- **Set task 1**:
Copy the entries word for word, starting at their first line and continuing up to and including the line that contains "text Password: admin [118, 1105, 1157, 1134]".

- **Extracted text**:

Though the skeletal evidentiary matter before the trial court disclosed minimal potential interference at most, the probability that plaintiffs' overbreadth contention would prevail at trial is so slight that the denial of preliminary relief cannot be held to have constituted an abuse of discretion. Unlike the amorphous "regulations" in Sullivan v. Houston Independent School District, 307 F. Supp. 1328 (S.D.Tex. 1969), the Board of Regents' rule articulated its proscription in terms of those non-expressive features of student conduct which raise a sufficiently high probability of harm — i.e. the pressures upon students of multiple solicitations — to justify the Board's interference with such communicative conduct.

The affidavit of the Superintendent of Schools states that some 75 to 100 requests to use school properties for solicitation of funds have been denied in the past twelve years.

- **Exercise inputs**:
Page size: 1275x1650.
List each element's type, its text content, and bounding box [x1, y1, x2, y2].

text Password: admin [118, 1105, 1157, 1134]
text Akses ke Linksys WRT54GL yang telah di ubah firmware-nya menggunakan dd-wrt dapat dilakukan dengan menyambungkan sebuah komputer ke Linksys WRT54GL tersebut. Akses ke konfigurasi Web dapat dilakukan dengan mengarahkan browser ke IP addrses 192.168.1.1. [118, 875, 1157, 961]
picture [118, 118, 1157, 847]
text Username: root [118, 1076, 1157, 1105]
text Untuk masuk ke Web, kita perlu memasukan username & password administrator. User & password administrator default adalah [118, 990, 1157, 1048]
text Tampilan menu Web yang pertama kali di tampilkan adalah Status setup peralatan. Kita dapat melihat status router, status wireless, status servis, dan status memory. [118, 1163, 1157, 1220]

- **Set task 2**:
Answer these questions about the court opinion excerpt:
(a) Which case is cited as having amorphous "regulations"?
(b) According to the Superintendent's affidavit, how many requests to use school properties for soliciting funds were denied, and over what period?
(c) What harm does the excerpt name as justifying the Board's interference?

- **Reply 1**:
Page size: 1275x1650.
List each element's type, its text content, and bounding box [x1, y1, x2, y2].

text Password: admin [118, 1105, 1157, 1134]

- **Reply 2**:
(a) Sullivan v. Houston Independent School District, 307 F. Supp. 1328 (S.D.Tex. 1969).
(b) Some 75 to 100 requests were denied over the past twelve years.
(c) The pressures upon students of multiple solicitations.